### EXERCISE
Pictures must be dropped from the copy of the entries below; all else is returned exactly.

### SOURCE DATA
Start of Block

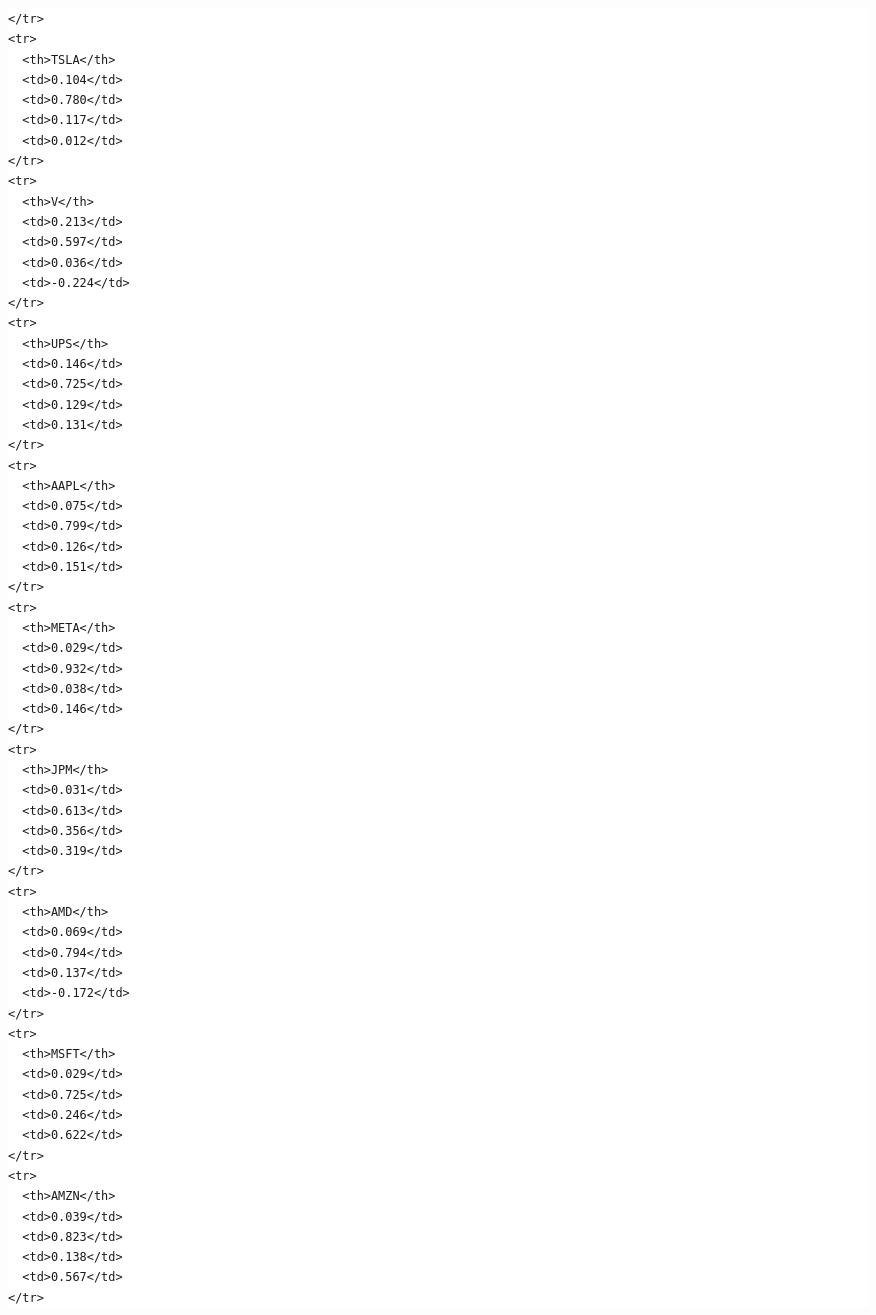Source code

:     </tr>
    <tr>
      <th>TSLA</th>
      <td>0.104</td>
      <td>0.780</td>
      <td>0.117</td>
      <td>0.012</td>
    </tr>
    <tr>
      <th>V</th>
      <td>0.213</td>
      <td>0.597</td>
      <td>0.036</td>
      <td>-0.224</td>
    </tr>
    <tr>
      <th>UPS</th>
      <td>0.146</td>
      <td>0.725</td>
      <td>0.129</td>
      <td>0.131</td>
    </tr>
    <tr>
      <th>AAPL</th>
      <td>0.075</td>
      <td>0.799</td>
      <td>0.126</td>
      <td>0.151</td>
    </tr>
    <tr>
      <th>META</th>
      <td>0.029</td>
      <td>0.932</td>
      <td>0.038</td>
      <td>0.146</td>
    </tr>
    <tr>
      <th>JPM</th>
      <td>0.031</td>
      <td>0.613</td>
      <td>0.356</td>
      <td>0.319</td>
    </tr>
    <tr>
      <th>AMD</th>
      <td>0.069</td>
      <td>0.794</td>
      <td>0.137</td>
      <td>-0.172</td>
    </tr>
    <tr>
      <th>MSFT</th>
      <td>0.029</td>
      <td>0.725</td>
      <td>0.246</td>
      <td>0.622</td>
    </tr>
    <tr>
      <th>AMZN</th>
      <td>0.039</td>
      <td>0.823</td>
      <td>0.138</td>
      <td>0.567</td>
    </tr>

End of Block

### ANSWER SPACE
Source code

:     </tr>
    <tr>
      <th>TSLA</th>
      <td>0.104</td>
      <td>0.780</td>
      <td>0.117</td>
      <td>0.012</td>
    </tr>
    <tr>
      <th>V</th>
      <td>0.213</td>
      <td>0.597</td>
      <td>0.036</td>
      <td>-0.224</td>
    </tr>
    <tr>
      <th>UPS</th>
      <td>0.146</td>
      <td>0.725</td>
      <td>0.129</td>
      <td>0.131</td>
    </tr>
    <tr>
      <th>AAPL</th>
      <td>0.075</td>
      <td>0.799</td>
      <td>0.126</td>
      <td>0.151</td>
    </tr>
    <tr>
      <th>META</th>
      <td>0.029</td>
      <td>0.932</td>
      <td>0.038</td>
      <td>0.146</td>
    </tr>
    <tr>
      <th>JPM</th>
      <td>0.031</td>
      <td>0.613</td>
      <td>0.356</td>
      <td>0.319</td>
    </tr>
    <tr>
      <th>AMD</th>
      <td>0.069</td>
      <td>0.794</td>
      <td>0.137</td>
      <td>-0.172</td>
    </tr>
    <tr>
      <th>MSFT</th>
      <td>0.029</td>
      <td>0.725</td>
      <td>0.246</td>
      <td>0.622</td>
    </tr>
    <tr>
      <th>AMZN</th>
      <td>0.039</td>
      <td>0.823</td>
      <td>0.138</td>
      <td>0.567</td>
    </tr>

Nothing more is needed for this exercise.